American author, journalist, and sex-advice columnist Dan Savage is one of the best-known gay-rights activists in the United States, and the creator of the global It Gets Better video campaign in support of lesbian, gay, bisexual, and transgender (LGBT) youth.
Savage has now turned his focus to the brutal crackdown on LGBT rights in Russia. In an interview with RFE/RL correspondent Daisy Sindelar, Savage talks about vodka boycotts, the Sochi Olympics, and what Russian activists can do to fight back against a rising tide of violence and repressive laws.
RFE/RL: You and your partner, Terry Miller, launched the It Gets Better campaign in 2010 in response to the suicide of a 15-year-old boy who had been bullied by schoolmates for being gay. Was there a single incident in Russia that motivated you to get involved there?
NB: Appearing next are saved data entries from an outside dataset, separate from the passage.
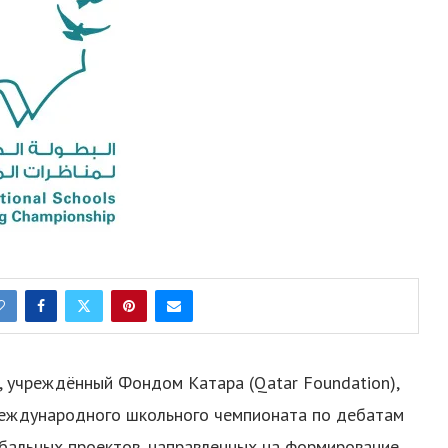
, учреждённый Фондом Катара (Qatar Foundation),
Международного школьного чемпионата по дебатам
обальных проектов, направленных на формирование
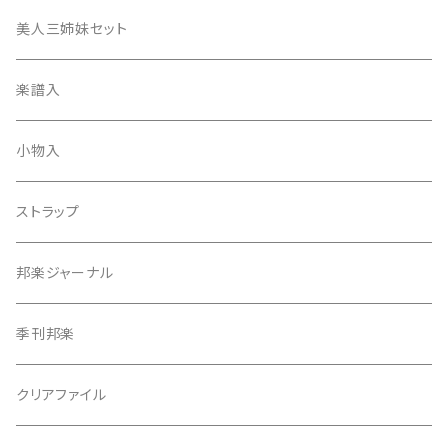
津軽撥
ひざゴム・胴ゴム・おひざもと
美人三姉妹セット
天神袋
楽譜入
天神巾着
小物入
指すり
ストラップ
つぼシール
邦楽ジャーナル
撥皮・撥皮のり
季刊邦楽
胴板
クリアファイル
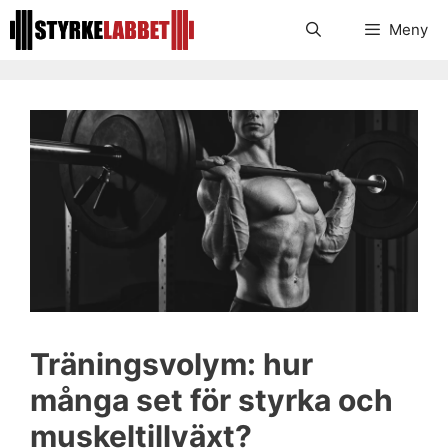
Hoppa
Meny
till
innehåll
Träningsvolym: hur
många set för styrka och
muskeltillväxt?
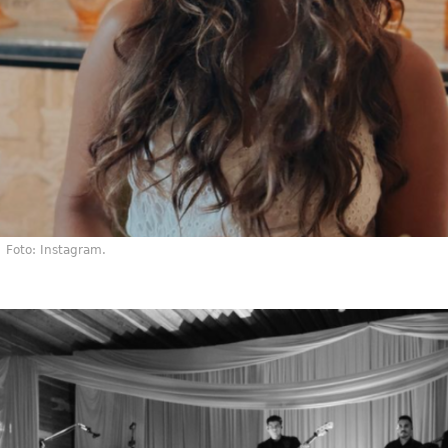
Foto: Instagram.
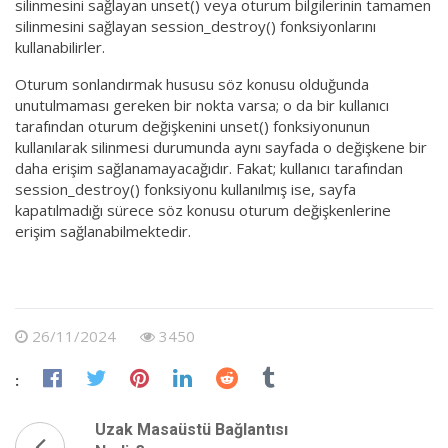
silinmesini sağlayan unset() veya oturum bilgilerinin tamamen
silinmesini sağlayan session_destroy() fonksiyonlarını
kullanabilirler.
Oturum sonlandırmak hususu söz konusu olduğunda
unutulmaması gereken bir nokta varsa; o da bir kullanıcı
tarafından oturum değişkenini unset() fonksiyonunun
kullanılarak silinmesi durumunda aynı sayfada o değişkene bir
daha erişim sağlanamayacağıdır. Fakat; kullanıcı tarafından
session_destroy() fonksiyonu kullanılmış ise, sayfa
kapatılmadığı sürece söz konusu oturum değişkenlerine
erişim sağlanabilmektedir.
26/11/2024
3450
:
Uzak Masaüstü Bağlantısı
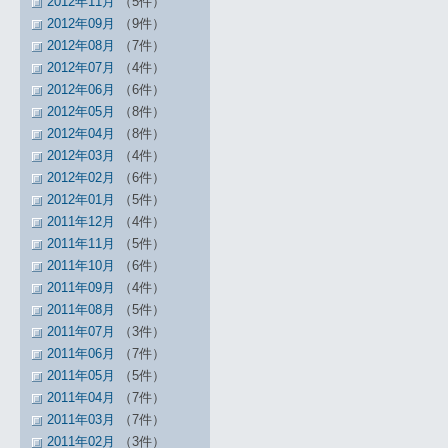
2012年11月
（5件）
2012年09月
（9件）
2012年08月
（7件）
2012年07月
（4件）
2012年06月
（6件）
2012年05月
（8件）
2012年04月
（8件）
2012年03月
（4件）
2012年02月
（6件）
2012年01月
（5件）
2011年12月
（4件）
2011年11月
（5件）
2011年10月
（6件）
2011年09月
（4件）
2011年08月
（5件）
2011年07月
（3件）
2011年06月
（7件）
2011年05月
（5件）
2011年04月
（7件）
2011年03月
（7件）
2011年02月
（3件）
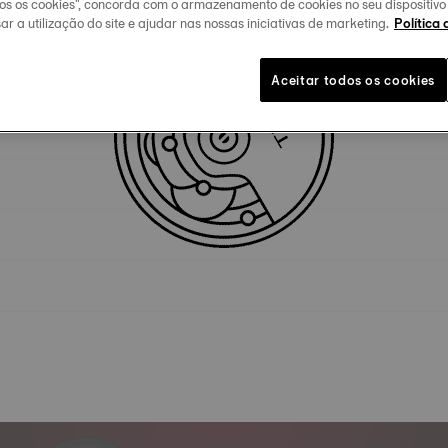
dos os cookies", concorda com o armazenamento de cookies no seu dispositiv
ar a utilização do site e ajudar nas nossas iniciativas de marketing.
Política 
Especificidades técnicas
Aceitar todos os cookies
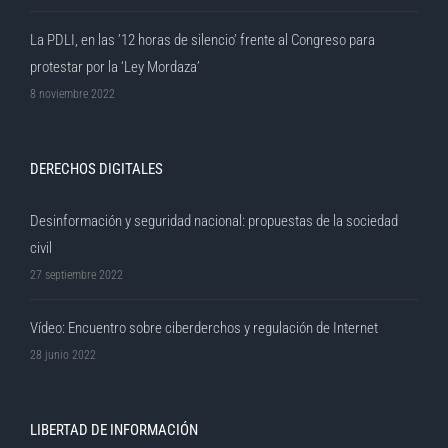
La PDLI, en las ’12 horas de silencio’ frente al Congreso para
protestar por la ‘Ley Mordaza’
8 noviembre 2022
DERECHOS DIGITALES
Desinformación y seguridad nacional: propuestas de la sociedad
civil
27 septiembre 2022
Vídeo: Encuentro sobre ciberderchos y regulación de Internet
28 junio 2022
LIBERTAD DE INFORMACIÓN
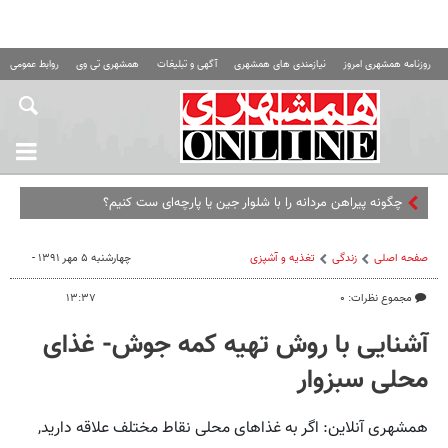
روزنامه همشهری امروز
نیازمندی های همشهری
آگهی و تبلیغات
همشهری تی وی
روابط عمومی ه
چگونه پیراهن مردانه را با شلوار جین یا پارچه‌ای ست کنیم؟
صفحه اصلی
زندگی
تغذیه و آشپزی
چهارشنبه ۵ مهر ۱۳۹۱ -
مجموع نظرات: ۰
۱۳:۳۷
آشنایی با روش تهیه کمه جوش- غذای
محلی سبزوار
همشهری آنلاین: اگر به غذاهای محلی نقاط مختلف علاقه دارید,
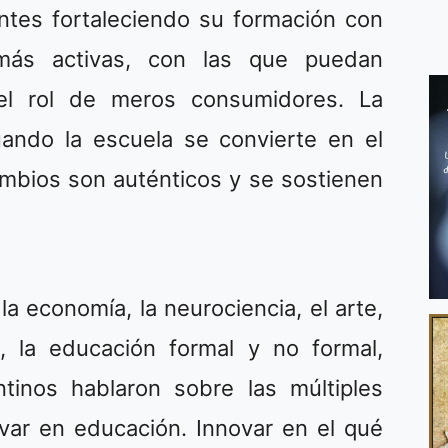
entes fortaleciendo su formación con
más activas, con las que puedan
del rol de meros consumidores. La
uando la escuela se convierte en el
ambios son auténticos y se sostienen
a economía, la neurociencia, el arte,
s, la educación formal y no formal,
ntinos hablaron sobre las múltiples
var en educación. Innovar en el qué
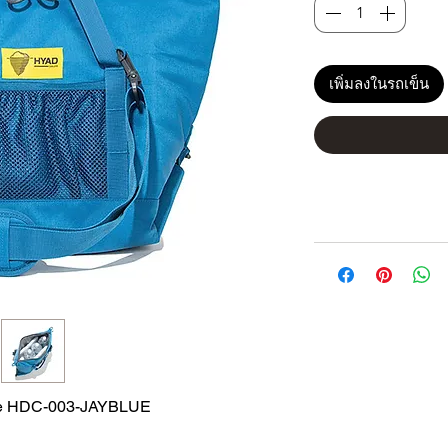
เพิ่มลงในรถเข็น
lue HDC-003-JAYBLUE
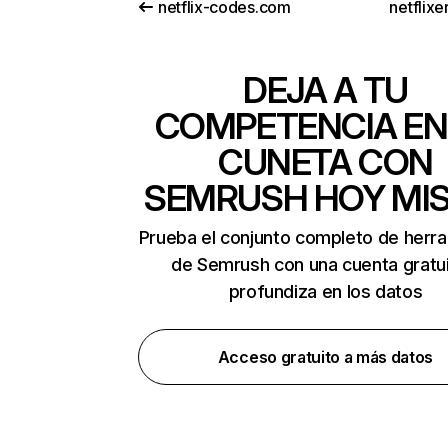
netflix-codes.com
netflix
DEJA A TU
COMPETENCIA EN
CUNETA CON
SEMRUSH HOY MI
Prueba el conjunto completo de herr
de Semrush con una cuenta gratui
profundiza en los datos
Acceso gratuito a más datos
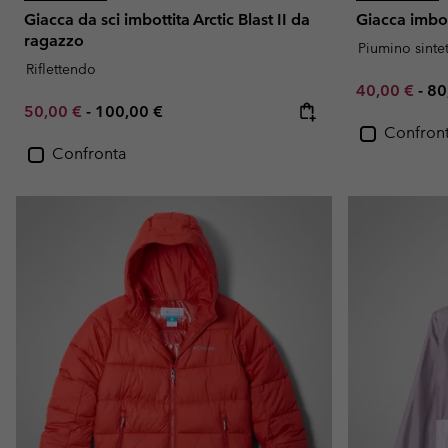
Giacca da sci imbottita Arctic Blast II da
Giacca imbot
ragazzo
Piumino sinte
Riflettendo
Minimum sal
Ma
40,00 €
-
80
Minimum sale price:
Maximum price:
50,00 €
-
100,00 €
Confron
Confronta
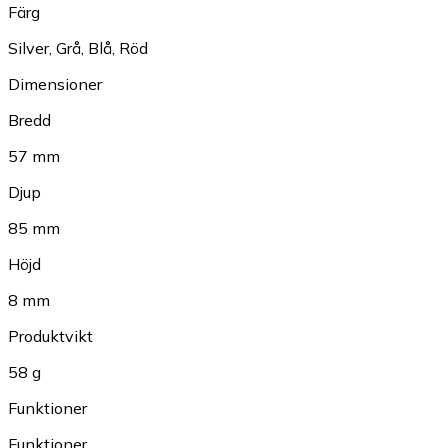
Färg
Silver
,
Grå
,
Blå
,
Röd
Dimensioner
Bredd
57 mm
Djup
85 mm
Höjd
8 mm
Produktvikt
58 g
Funktioner
Funktioner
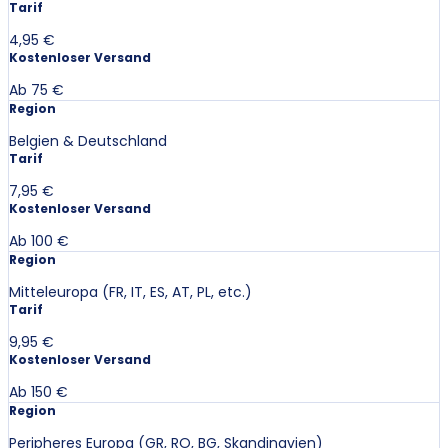
Tarif
4,95 €
Kostenloser Versand
Ab 75 €
Region
Belgien & Deutschland
Tarif
7,95 €
Kostenloser Versand
Ab 100 €
Region
Mitteleuropa (FR, IT, ES, AT, PL, etc.)
Tarif
9,95 €
Kostenloser Versand
Ab 150 €
Region
Peripheres Europa (GR, RO, BG, Skandinavien)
Dan Savage: I, along with everyone else, have been watching for the last few years the rising tide of intolerance and politically motivated hatred and violence in Russia, and feeling at the same time like there was nothing you could do. They're describing gay-rights organizations as foreign agents, so it began to feel like any move we made out here in the West would play into the hands of the bigots and potentially make things worse.
But it reached a point with the passage of those laws — laws banning gay-pride parades for 100 years, and what's been going on in St. Petersburg, the violence — that it didn't seem like we could remain silent any longer. And it didn't seem like making a move could possibly make things any worse.